Dataset extract —

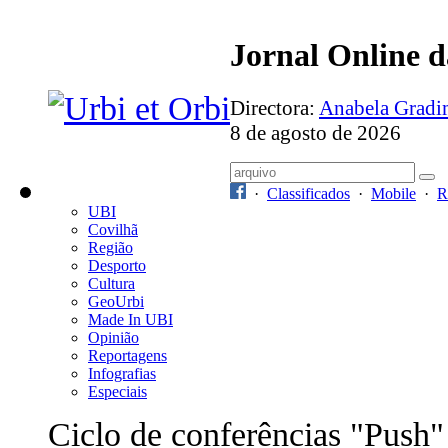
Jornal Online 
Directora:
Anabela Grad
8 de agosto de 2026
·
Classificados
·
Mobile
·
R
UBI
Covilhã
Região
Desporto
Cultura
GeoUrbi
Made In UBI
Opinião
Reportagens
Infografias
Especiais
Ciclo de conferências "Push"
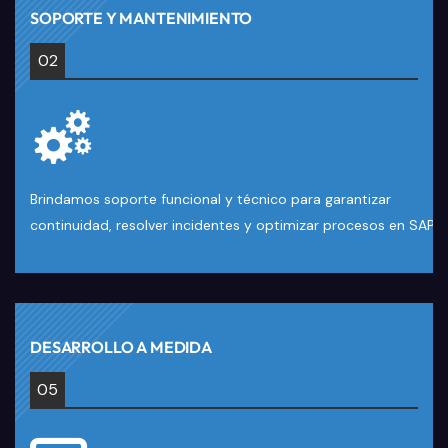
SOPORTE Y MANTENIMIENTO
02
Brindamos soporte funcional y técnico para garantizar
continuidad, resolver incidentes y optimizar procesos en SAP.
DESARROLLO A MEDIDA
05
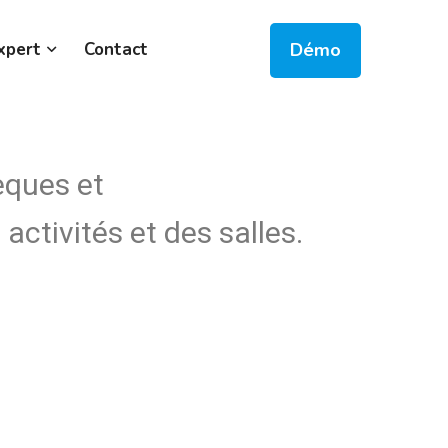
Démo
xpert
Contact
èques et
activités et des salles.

* * *

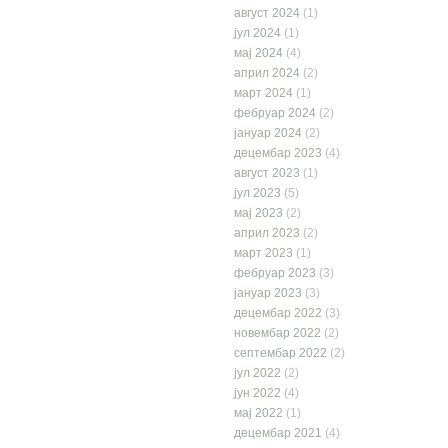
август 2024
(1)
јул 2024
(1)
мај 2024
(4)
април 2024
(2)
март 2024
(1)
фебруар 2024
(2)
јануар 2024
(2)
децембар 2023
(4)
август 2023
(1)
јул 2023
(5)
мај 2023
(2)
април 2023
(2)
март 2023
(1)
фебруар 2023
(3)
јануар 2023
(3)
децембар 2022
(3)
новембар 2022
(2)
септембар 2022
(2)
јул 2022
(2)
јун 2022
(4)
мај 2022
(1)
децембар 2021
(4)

About this task —
Find all the lines containing "децембар" in the material, then copy them.

Answer area —
децембар 2023
децембар 2022
децембар 2021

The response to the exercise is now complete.